No question here: just me sharing some information.

I got hold of the digitized version of said reading and here are some impressions just in case it would interest somebody.

With great results, the speaker simulated (many!) different voices to differentiate between characters in the story. I just loved his voices for the trolls and for Roäc, incidentally! His Gollum-rendering somewhat fell off, to my personal appreciation (very subjectively said). All the same it is expertly rendered; a pleasure to listen to. The technical quality is excellent, too.

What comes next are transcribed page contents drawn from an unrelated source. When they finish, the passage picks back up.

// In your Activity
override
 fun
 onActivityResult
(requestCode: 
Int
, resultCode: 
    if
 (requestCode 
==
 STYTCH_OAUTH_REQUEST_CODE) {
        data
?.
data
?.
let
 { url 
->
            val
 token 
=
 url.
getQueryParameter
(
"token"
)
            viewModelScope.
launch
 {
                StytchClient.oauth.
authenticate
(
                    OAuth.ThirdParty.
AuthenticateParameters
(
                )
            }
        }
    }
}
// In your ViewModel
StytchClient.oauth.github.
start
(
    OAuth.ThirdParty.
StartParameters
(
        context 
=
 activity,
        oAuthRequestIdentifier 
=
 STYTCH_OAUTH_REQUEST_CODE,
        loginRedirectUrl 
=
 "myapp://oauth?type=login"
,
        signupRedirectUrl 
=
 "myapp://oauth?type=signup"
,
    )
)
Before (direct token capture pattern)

On the downside, the recording (of a total size of 3h 33min) was announced as "abbreviated" as follows:

_Nicol re-edited the original script for the abridgement, removing many occurrences of “he said”, “she said”, as he felt that an over-reliance on descriptive narrative would not give the desired effect._​
That's not all that was eliminated though. The story was more abbreviated and canonic hardliners here won't like that.

A typical example where abbreviations lead to inconsistency? The feasts and lights of the wood-elves causing the Thorin Company to leave the path against earlier advice were omitted. Yet, after Bilbo saved the dwarves from the spiders, the spoken text mentioned Bilbo showing the dwarves the direction towards the earlier elf-fires... euh - which what? 

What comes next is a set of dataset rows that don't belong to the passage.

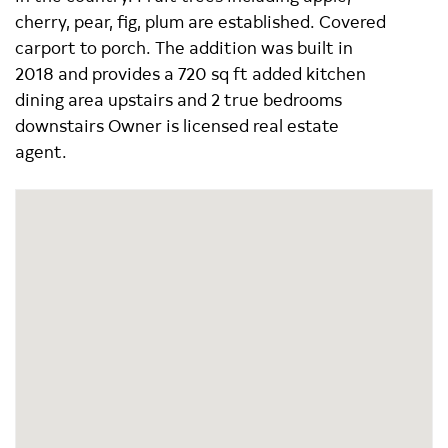
cherry, pear, fig, plum are established. Covered
carport to porch. The addition was built in
2018 and provides a 720 sq ft added kitchen
dining area upstairs and 2 true bedrooms
downstairs Owner is licensed real estate
agent.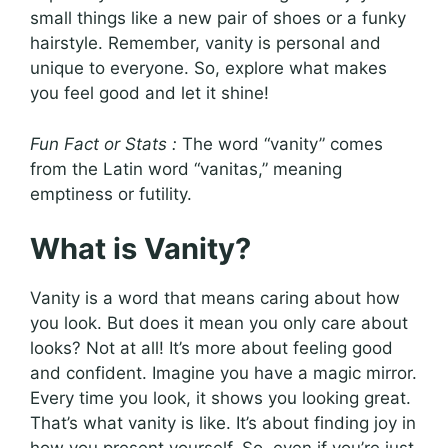
small things like a new pair of shoes or a funky
hairstyle. Remember, vanity is personal and
unique to everyone. So, explore what makes
you feel good and let it shine!
Fun Fact or Stats :
The word “vanity” comes
from the Latin word “vanitas,” meaning
emptiness or futility.
What is Vanity?
Vanity is a word that means caring about how
you look. But does it mean you only care about
looks? Not at all! It’s more about feeling good
and confident. Imagine you have a magic mirror.
Every time you look, it shows you looking great.
That’s what vanity is like. It’s about finding joy in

Also, some smaller details (which I nevertheless quite liked) fell out. For example, when Bilbo jumped over Gollum on his way out of the Misty Mountains, I'm missing the line: _"Indeed, had he known it, he only just missed cracking his skull on the low arch of the passage"_. There’s a lot like this but I did not make systematic notes of those. That would have been difficult, while I was driving my car, incidentally. 

No more bean-counting... here are my own quick conclusions for the interested among you:


If you've already read TH, if you like it and if you are familiar with it, then I'm confident that you will enjoy and appreciate Nicol Williamson's brilliant reading no less than I did. I recommend it if some fun is wanted behind a lonely steering wheel.
If you haven't read TH yet, you may still enjoy it... but you cannot really claim that you know TH after having heard it.
Excellent rendering by a great artist of vocal expression. That must be mentioned - definitely.
No "book-rape" like the TH movies: it's abbreviated, as said before, but with no abominations added, whatsoever.
PS - these audio files are offered for free nowadays.


----------



## Miguel (Jul 11, 2019)

Merroe said:


> _Nicol re-edited the original script for the abridgement, removing many occurrences of “he said”, “she said”, as he felt that an over-reliance on descriptive narrative would not give the desired effect._



I noticed a few instances where he went back and forth saying:_"he said/and they said" _very fast, super fast, in a very funny way. It's a completely different experience than watching the movies, the movies are never going to match your imagination as you read or hear these. I did not have the expectations that people who read these books had when Fellowship of the Ring film came out, so i did not suffered the lack of details and accuracy here and there. It's pretty clear that no matter how much money and work done, movies can still get tomatoes thrown at, but i do love them regardless. So far, the audio book experience is the one that immerses me the most.


----------